# What is required
If a line of the data below contains the string "unlang", copy it into your answer.

Document images with source code
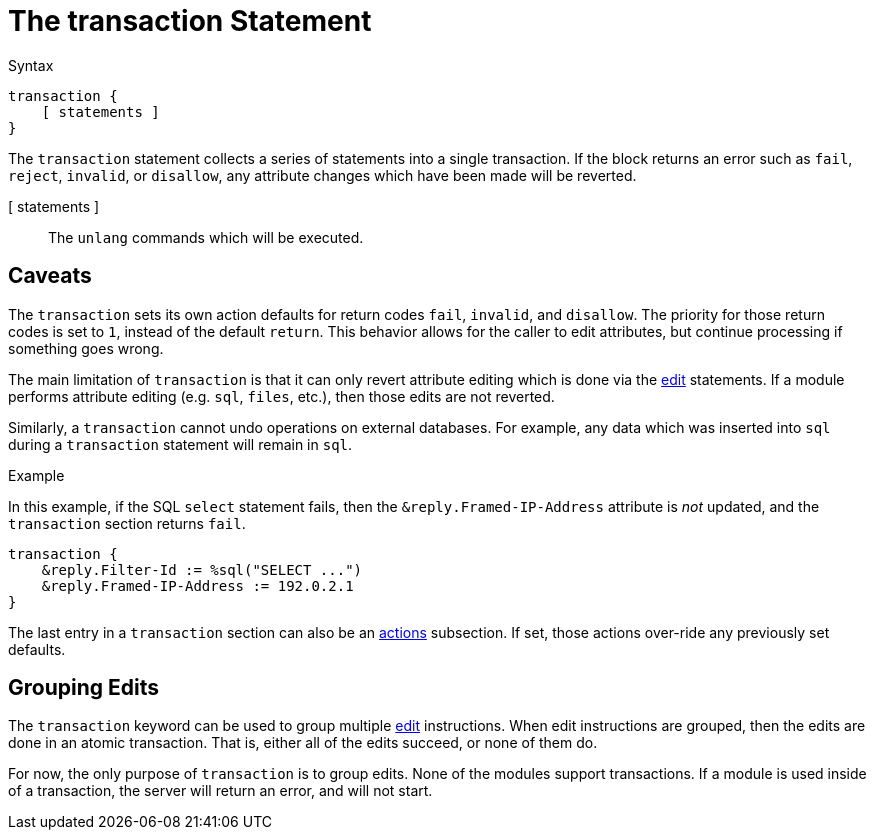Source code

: = The transaction Statement

.Syntax
[source,unlang]
----
transaction {
    [ statements ]
}
----

The `transaction` statement collects a series of statements into a
single transaction.  If the block returns an error such as `fail`,
`reject`, `invalid`, or `disallow`, any attribute changes which have
been made will be reverted.

[ statements ]:: The `unlang` commands which will be executed.

== Caveats

The `transaction` sets its own action defaults for return codes
`fail`, `invalid`, and `disallow`.  The priority for those return
codes is set to `1`, instead of the default `return`.  This behavior
allows for the caller to edit attributes, but continue processing if
something goes wrong.

The main limitation of `transaction` is that it can only revert
attribute editing which is done via the xref:unlang/edit.adoc[edit]
statements.  If a module performs attribute editing (e.g. `sql`,
`files`, etc.), then those edits are not reverted.

Similarly, a `transaction` cannot undo operations on external
databases.  For example, any data which was inserted into `sql` during
a `transaction` statement will remain in `sql`.

.Example

In this example, if the SQL `select` statement fails, then the
`&reply.Framed-IP-Address` attribute is _not_ updated, and the
`transaction` section returns `fail`.

[source,unlang]
----
transaction {
    &reply.Filter-Id := %sql("SELECT ...")
    &reply.Framed-IP-Address := 192.0.2.1
}
----

The last entry in a `transaction` section can also be an
xref:unlang/actions.adoc[actions] subsection.  If set, those actions
over-ride any previously set defaults.

== Grouping Edits

The `transaction` keyword can be used to group multiple
xref:unlang/edit.adoc[edit] instructions.  When edit instructions are
grouped, then the edits are done in an atomic transaction.  That is,
either all of the edits succeed, or none of them do.

For now, the only purpose of `transaction` is to group edits.  None of
the modules support transactions.  If a module is used inside of a
transaction, the server will return an error, and will not start.

// Copyright (C) 2023 Network RADIUS SAS.  Licenced under CC-by-NC 4.0.
// This documentation was developed by Network RADIUS SAS.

# Task answer
[source,unlang]
[ statements ]:: The `unlang` commands which will be executed.
attribute editing which is done via the xref:unlang/edit.adoc[edit]
[source,unlang]
xref:unlang/actions.adoc[actions] subsection.  If set, those actions
xref:unlang/edit.adoc[edit] instructions.  When edit instructions are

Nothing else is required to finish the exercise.